Date of Award


Degree Type


Degree Name

Master of Community Planning (MCP)


Community Planning and Area Development

First Advisor

John J. Kupa


The drinking water system serving over 50,000 residents of Aquidneck Island is comprised of nine reservoirs located in five separate Rhode Island Communities. Urban runoff, erosion and sedimentation caused by poor development practices has threatened both the quality as well as the quantity of this water supply. Despite a certain recognition of these problems, development within the drinking water watershed areas will continue to follow the same traditional patterns unless the local communities adopt stronger land use control measures.

Due to the geologic characteristics of the Island, existing groundwater resources on Aquidneck are limited. Thus, Newport, Middletown and Portsmouth rely on surface water reservoirs for their drinking water supply. However erosion and subsequent siltation has reduced the reservoirs' dependable yield 25 percent from their original capacity. In spite of their obvious importance to these communities the watershed areas of these reservoirs are not given any special protection.

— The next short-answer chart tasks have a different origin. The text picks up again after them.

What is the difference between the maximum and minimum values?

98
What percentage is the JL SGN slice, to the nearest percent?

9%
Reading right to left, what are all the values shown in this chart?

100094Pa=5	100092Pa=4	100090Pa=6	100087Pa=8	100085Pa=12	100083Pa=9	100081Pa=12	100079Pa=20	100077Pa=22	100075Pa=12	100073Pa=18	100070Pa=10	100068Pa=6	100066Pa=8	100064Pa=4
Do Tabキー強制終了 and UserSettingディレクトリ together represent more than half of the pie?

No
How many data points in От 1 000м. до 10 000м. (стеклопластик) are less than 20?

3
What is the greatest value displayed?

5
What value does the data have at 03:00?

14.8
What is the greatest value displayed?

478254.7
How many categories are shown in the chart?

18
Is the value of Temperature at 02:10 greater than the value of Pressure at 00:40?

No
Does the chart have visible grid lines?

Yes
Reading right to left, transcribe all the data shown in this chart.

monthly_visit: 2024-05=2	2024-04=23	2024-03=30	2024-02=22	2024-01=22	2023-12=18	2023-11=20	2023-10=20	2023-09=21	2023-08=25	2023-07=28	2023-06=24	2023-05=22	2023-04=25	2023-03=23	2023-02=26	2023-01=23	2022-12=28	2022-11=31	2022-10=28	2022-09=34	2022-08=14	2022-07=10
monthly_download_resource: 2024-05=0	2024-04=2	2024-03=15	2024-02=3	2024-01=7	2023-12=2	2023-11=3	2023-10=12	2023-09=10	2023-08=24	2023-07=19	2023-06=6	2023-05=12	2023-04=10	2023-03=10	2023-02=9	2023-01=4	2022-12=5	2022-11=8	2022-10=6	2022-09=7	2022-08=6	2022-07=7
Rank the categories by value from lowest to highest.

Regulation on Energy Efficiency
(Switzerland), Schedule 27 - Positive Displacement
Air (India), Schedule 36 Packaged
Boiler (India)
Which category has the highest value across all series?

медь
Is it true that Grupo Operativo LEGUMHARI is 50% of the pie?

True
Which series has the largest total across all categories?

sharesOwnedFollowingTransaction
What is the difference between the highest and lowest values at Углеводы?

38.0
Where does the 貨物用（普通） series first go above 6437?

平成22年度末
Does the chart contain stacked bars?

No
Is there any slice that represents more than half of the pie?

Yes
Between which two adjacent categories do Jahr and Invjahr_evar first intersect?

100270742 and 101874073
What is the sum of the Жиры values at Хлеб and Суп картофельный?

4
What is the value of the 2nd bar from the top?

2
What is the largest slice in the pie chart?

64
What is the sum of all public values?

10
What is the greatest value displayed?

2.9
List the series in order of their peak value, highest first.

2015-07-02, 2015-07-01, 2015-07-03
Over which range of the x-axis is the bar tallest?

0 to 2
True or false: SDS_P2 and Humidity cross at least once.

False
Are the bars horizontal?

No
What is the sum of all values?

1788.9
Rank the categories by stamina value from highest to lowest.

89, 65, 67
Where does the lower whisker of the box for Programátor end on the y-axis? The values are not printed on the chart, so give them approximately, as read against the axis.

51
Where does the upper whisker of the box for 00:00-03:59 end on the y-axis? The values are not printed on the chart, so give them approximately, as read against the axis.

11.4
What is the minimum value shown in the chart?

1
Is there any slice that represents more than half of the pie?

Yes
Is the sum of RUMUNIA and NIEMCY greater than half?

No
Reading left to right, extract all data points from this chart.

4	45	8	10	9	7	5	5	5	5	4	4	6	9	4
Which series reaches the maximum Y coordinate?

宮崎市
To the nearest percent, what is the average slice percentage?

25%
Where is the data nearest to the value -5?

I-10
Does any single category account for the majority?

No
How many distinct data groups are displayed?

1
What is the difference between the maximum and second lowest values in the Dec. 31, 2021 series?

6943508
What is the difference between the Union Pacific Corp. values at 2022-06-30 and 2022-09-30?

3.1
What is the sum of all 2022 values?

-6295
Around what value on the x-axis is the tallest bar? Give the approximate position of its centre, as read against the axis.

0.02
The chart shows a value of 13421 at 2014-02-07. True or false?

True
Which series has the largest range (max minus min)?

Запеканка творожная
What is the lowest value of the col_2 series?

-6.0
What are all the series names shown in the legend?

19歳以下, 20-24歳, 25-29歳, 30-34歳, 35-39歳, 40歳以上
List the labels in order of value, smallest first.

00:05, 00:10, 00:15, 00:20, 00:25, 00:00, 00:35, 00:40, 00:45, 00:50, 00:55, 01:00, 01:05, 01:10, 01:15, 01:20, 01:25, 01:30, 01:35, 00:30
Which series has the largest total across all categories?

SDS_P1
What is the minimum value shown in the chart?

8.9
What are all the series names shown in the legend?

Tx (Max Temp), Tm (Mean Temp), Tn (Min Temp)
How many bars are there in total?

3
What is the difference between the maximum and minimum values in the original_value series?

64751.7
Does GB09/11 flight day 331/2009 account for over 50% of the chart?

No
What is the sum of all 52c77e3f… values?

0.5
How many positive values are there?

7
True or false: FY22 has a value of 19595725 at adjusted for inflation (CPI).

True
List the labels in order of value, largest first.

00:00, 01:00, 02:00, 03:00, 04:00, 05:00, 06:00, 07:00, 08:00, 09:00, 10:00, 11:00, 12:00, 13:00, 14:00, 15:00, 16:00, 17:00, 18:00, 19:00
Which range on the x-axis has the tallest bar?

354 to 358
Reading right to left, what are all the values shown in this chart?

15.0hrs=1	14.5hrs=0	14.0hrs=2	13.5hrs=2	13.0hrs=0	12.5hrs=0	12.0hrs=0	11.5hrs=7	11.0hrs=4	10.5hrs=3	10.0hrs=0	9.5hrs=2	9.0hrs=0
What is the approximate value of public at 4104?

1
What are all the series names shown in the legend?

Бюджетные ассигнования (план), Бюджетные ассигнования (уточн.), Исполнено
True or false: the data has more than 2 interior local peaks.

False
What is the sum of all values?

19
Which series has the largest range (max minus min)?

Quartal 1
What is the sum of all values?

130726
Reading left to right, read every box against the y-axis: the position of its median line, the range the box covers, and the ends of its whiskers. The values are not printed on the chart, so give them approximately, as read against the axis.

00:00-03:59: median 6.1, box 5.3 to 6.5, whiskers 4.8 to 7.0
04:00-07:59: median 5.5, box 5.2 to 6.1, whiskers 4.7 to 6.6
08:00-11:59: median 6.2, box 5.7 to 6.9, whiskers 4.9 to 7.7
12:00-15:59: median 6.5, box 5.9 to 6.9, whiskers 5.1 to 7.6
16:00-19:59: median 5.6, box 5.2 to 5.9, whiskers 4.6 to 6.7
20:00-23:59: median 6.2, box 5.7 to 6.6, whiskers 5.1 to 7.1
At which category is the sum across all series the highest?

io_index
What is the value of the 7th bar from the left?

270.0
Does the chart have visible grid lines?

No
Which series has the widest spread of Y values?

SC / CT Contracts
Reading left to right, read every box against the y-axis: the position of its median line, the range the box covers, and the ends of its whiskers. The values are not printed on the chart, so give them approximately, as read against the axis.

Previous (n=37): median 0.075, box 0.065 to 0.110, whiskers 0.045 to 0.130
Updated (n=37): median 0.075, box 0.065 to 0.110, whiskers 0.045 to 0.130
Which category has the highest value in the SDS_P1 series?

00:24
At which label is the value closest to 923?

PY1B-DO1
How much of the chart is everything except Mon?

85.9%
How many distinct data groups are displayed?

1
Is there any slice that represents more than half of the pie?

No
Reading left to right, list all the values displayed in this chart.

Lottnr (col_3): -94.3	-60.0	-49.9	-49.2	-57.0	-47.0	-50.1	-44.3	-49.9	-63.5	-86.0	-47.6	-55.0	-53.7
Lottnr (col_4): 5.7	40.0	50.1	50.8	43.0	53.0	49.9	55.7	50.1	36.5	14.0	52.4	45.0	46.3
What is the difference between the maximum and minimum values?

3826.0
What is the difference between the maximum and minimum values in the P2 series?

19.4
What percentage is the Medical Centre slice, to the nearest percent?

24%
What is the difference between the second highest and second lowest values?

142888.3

The town of Middletown has recently recognized the importance of this issue in its new Comprehensive Community Plan adopted in May, 1984. The plan recommends that watershed sensitivity districts be established as a new zoning category. Through the adoption of innovative land use controls Middletown expects to avoid significant pollution of runoff, and to protect reservoirs and waterways against erosion and sedimentation.

The purpose of this research project is to carry out a watershed protection study to be used as a guide in the implementation of this recommendation. This report intends to provide the necessary information to town officials and local residents for better understanding of the importance of reservoir watershed protection regulations and their benefits to water quality. The report is organized into four chapters containing a summary of watershed data, a discussion of different alternatives for watershed protection and recommended tools for implementing watershed sensitivity districts in Middletown.

The content of this report is summarized as the following: Chapter I : Natural Resources Inventory consists of a survey and analysis of fresh water resources, soils, vegetation and other natural features of t he study watershed areas within the context of Middletown and Aquidneck Island. Chapter II: Development Patterns and Growth Trends include an inventory and analysis of present and projected land use within the study watershed areas. Growth trends islandwide and their potential impact to the study areas are discussed in light of the existing public utilities and development pressures. Chapter III: Alternatives for Watershed Protection introduces a review of land use control criteria, which relate to watershed protection. Their implementation and effectiveness are assessed according to previous experiences in other communities as well as to the state and local regulatory framework.

Chapter IV: Watershed Protection Plan and Recommendations presents a plan for watershed protection and discusses three alternative scenarios for the implementation of sensitivity districts in Middletown, RI.